Cardinal Cahal Daly was laid to rest on a day of great ecclesiastical ceremony, but also of rural simplicity.

This country boy who had risen to become a prince of the Catholic Church was buried outside St Patrick’s Cathedral in rural Co Armagh where for six years he had shown leadership, vision and humility as Archbishop of Armagh and Primate of All-Ireland.

It was a cold day for a funeral with the grandeur of the cathedral and its grounds edged in ice, and as the poet TS Eliot noted about the Journey of the Magi: “A cold coming we had of it, just at the worst time of the year.”

Inside the vast and beautiful 19th century church there was an atmosphere of warmth and reverence, and representatives of the three other main denominations were in attendance.

The large congregation also included the politically great, and also the good people of Armagh and all other parts of this island.

Behind the altar sat the whole panoply of Irish bishops, resplendent in their regalia, but even more visually striking were Cardinal Keith O’Brien of Edinburgh and the Archbishop Emeritus of Westminster Dr Cormac Murphy O’Connor in their choral dress of bright scarlet robes.

The Primate Sean Brady, who lost a friend and mentor in the passing of Cardinal Daly, delivered a well-crafted tribute in which he emphasised that his predecessor had been “first and foremost a man of faith, a man of prayer, a man of God”. Cardinal Brady also urged the politicians to continue showing courage and co-operation in building “a reconciled, stable and sustainable future” which would be the best possible monument they could build to Cahal Daly’s memory.

Significantly, Cardinal Brady refused to duck the major issue of clerical child sex abuse. He said the Catholic Church was at “a defining moment in its history” and that the rebuilding of trust would entail making sure that children were safe “in every Church setting”.

After the lengthy communion, during which a few Protestants came to the front to pay their respects but not to participate, the funeral service came to an end with its elaborate liturgy, magnificent music and a blessing by The Three Priests, now of national singing fame.
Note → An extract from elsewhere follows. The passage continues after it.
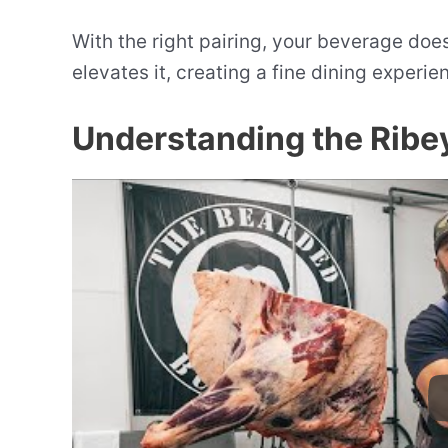
With the right pairing, your beverage does
elevates it, creating a fine dining experien
Understanding the Ribe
Outside the cathedral the cortege wound its way through the ice and snow and the strong winter sunshine etched its glow on the colourful vestments of Catholic and Protestant clergy alike as a large crowd looked on.

The graveside ceremony was brief as Cardinal Daly was buried beside three of his predecessors. Slowly the crowd, including President McAleese, melted away, and the historic funeral was over.

The country boy who had become an ecclesiastical statesman had indeed been given a send-off fit for a prince.